**Énoncé de la tâche:** Pouvez-vous recopier mot pour mot le passage du bloc de texte qui va de « Sur le deuxième » à « auxiliaires de session. » ?

**Bloc de texte:**
----------------

Sur le deuxième moyen, tiré de la violation de l'article 24, paragraphe 1, deuxième alinéa, du traité de fusion

Argumentation des parties

47.
    La requérante considère que, en raison du renvoi opéré par l'article 78 du RAA à l'accord intervenu, avant la publication du RAA, entre le Parlement, le Conseil de l'Europe et l'Assemblée de l'UEO, le titre III du RAA intègre les conditions spécifiques, déterminées par cet accord, de recrutement et de rémunération, à l'exclusion de tous autres éléments, des agents auxiliaires de session.

48.
    Tout amendement à conditions spécifiques emporterait donc, de plein droit, une modification du titre III du RAA. Or, en élaborant, sur le fondement de l'article 78 du RAA, une réglementation interne autonome à l'intention des interprètes auxiliaires de session, le Parlement aurait nécessairement empiété sur la compétence exclusive que l'article 24, paragraphe 1, deuxième alinéa, du traité de fusion confère au Conseil pour déterminer le RAA.

49.
    En outre, le Parlement n'aurait pas établi qu'il a soumis pour accord sa réglementation interne, avant sa mise en application, aux deux autres parties concernées.

50.
    En tout état de cause, la réglementation interne ne saurait être regardée comme l'accord au sens de l'article 78 du RAA, puisque son article 3.1, relatif à la rétribution des interprètes auxiliaires de session, renvoie à une convention-cadre inapplicable au Conseil de l'Europe et à l'Assemblée de l'UEO.

51.

----------------

**Données enregistrées:**

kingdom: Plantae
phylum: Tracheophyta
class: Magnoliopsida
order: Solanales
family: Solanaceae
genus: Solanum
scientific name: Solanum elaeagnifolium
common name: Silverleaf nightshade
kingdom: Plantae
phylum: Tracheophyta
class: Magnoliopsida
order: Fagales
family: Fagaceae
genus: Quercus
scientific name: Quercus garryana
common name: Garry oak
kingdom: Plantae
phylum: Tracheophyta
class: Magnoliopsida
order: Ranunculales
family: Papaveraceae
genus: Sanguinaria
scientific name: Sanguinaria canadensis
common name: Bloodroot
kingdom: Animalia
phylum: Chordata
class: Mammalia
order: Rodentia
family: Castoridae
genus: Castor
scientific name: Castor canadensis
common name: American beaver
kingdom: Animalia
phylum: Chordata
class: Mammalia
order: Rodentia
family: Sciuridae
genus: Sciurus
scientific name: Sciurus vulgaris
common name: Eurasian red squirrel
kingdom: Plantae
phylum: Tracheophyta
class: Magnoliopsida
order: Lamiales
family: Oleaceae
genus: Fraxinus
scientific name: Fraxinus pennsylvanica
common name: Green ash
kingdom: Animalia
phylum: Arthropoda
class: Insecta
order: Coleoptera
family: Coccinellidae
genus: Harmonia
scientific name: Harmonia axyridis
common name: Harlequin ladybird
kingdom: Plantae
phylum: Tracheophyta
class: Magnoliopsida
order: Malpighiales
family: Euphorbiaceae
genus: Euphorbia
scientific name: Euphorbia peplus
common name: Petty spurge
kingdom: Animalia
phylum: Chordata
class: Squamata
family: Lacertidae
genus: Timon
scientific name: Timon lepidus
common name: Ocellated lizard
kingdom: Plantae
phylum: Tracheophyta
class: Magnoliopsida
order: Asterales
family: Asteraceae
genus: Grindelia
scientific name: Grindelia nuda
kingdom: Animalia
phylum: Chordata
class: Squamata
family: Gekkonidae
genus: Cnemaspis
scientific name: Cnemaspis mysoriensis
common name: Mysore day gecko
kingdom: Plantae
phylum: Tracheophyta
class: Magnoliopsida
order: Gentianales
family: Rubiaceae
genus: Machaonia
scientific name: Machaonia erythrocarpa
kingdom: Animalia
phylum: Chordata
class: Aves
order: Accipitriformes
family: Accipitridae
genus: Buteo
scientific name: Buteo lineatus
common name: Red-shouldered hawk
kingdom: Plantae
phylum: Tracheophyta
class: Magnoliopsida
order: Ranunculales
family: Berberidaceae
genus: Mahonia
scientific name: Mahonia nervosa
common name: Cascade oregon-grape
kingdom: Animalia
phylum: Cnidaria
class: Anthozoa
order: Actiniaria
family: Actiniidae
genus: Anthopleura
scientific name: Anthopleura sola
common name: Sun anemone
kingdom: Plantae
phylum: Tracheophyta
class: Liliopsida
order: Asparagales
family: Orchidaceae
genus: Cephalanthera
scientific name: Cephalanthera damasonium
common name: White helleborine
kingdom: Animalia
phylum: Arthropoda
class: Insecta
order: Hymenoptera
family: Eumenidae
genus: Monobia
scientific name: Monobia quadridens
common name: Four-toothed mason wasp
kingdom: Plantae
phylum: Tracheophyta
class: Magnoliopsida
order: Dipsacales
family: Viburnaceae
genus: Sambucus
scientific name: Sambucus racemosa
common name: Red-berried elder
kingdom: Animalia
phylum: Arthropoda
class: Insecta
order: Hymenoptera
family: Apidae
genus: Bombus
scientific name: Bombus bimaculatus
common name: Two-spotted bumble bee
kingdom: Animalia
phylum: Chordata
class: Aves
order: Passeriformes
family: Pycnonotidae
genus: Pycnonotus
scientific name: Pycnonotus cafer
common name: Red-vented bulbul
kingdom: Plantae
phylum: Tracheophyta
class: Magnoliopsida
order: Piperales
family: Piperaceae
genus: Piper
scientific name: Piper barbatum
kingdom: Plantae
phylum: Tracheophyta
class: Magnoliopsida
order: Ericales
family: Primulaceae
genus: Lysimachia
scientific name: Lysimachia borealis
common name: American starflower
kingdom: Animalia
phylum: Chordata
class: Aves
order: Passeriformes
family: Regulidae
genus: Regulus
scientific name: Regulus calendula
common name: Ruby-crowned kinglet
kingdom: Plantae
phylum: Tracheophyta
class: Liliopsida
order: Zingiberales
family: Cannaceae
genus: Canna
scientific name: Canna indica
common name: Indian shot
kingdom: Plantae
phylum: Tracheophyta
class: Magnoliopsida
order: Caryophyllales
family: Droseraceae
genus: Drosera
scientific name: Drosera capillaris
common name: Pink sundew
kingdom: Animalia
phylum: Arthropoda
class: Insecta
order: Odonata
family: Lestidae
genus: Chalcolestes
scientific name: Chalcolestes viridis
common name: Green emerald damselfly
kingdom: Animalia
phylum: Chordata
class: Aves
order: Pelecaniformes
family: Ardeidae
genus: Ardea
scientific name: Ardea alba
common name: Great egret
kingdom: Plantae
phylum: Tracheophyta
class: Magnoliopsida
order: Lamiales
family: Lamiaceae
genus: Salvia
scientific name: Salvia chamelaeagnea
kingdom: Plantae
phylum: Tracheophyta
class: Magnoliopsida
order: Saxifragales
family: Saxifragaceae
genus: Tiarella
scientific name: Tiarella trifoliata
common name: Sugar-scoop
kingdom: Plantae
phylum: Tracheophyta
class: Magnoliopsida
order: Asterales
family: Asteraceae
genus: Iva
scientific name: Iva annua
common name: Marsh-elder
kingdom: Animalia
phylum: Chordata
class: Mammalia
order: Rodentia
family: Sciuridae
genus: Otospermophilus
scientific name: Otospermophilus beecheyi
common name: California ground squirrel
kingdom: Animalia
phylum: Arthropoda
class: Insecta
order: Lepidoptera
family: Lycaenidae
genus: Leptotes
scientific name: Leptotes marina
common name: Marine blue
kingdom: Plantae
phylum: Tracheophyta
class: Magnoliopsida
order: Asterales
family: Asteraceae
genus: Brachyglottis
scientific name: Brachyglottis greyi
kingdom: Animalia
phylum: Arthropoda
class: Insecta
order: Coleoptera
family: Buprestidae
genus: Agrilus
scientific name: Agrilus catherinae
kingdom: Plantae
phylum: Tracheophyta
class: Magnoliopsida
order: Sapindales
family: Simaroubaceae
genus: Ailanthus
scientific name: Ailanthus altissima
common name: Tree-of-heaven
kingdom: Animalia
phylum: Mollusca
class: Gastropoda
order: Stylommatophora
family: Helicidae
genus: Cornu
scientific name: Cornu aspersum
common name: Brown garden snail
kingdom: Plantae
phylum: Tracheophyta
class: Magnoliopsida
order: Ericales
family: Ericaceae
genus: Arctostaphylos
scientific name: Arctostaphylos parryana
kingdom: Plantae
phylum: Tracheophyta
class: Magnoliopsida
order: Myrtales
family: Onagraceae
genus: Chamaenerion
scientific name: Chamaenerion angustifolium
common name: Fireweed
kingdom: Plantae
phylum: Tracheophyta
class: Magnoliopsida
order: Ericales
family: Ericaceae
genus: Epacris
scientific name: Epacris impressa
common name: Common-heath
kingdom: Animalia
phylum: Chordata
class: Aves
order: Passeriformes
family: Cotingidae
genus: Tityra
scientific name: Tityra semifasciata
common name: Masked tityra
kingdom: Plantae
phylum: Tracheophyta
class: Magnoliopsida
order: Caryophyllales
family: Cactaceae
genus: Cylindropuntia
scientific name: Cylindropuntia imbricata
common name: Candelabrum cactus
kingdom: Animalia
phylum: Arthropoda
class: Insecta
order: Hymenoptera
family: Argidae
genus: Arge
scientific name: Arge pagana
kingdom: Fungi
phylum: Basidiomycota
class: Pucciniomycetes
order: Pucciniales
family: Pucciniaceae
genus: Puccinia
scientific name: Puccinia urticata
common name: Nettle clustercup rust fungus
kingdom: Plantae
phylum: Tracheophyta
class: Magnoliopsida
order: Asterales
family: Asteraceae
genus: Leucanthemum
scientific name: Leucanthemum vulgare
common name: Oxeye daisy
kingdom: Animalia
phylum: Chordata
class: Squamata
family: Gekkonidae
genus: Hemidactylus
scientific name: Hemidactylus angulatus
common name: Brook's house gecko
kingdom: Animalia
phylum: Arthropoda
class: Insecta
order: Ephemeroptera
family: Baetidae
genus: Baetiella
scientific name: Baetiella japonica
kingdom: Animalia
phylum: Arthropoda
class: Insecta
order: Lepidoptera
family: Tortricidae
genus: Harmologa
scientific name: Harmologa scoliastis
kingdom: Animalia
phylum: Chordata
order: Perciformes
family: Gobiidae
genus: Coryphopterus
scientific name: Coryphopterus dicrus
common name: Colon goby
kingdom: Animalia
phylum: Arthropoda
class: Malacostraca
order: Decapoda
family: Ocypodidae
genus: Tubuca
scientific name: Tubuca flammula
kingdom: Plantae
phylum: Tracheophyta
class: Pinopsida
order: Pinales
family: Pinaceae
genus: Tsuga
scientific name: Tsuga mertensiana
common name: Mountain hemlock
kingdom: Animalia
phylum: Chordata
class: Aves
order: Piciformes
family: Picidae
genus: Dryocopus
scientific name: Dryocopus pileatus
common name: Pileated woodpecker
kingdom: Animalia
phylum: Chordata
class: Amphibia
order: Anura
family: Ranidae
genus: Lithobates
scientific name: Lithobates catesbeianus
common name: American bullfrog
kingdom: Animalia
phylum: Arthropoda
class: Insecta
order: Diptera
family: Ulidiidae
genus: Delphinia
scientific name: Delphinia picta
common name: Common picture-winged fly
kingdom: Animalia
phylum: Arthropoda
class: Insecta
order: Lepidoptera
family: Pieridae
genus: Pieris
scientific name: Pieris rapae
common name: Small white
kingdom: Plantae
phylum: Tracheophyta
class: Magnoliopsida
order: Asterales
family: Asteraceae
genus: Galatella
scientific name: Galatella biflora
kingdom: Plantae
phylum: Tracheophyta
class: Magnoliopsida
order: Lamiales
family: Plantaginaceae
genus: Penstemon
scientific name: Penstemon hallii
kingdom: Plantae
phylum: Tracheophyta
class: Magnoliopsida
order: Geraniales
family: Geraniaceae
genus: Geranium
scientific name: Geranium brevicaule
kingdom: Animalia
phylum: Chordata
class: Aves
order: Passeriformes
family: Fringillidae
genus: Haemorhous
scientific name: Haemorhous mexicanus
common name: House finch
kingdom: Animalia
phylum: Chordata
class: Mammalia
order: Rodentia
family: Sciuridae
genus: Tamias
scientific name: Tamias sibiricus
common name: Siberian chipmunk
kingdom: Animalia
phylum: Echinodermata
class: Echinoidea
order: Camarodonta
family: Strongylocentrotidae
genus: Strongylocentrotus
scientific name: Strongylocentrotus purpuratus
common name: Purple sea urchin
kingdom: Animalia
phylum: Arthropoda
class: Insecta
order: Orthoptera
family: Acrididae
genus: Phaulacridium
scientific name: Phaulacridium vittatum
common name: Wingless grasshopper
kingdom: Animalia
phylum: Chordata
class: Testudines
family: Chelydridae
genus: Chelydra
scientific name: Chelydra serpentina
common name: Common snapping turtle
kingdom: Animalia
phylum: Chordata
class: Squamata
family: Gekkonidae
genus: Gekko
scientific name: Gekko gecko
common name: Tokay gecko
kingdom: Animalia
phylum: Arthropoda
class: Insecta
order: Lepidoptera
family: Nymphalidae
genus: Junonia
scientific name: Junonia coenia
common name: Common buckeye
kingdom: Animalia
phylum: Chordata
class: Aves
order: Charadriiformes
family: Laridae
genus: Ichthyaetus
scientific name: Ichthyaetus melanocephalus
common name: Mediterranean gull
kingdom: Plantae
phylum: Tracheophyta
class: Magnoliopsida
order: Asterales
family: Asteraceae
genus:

----------------

**La réponse:**
Sur le deuxième moyen, tiré de la violation de l'article 24, paragraphe 1, deuxième alinéa, du traité de fusion

Argumentation des parties

47.
    La requérante considère que, en raison du renvoi opéré par l'article 78 du RAA à l'accord intervenu, avant la publication du RAA, entre le Parlement, le Conseil de l'Europe et l'Assemblée de l'UEO, le titre III du RAA intègre les conditions spécifiques, déterminées par cet accord, de recrutement et de rémunération, à l'exclusion de tous autres éléments, des agents auxiliaires de session.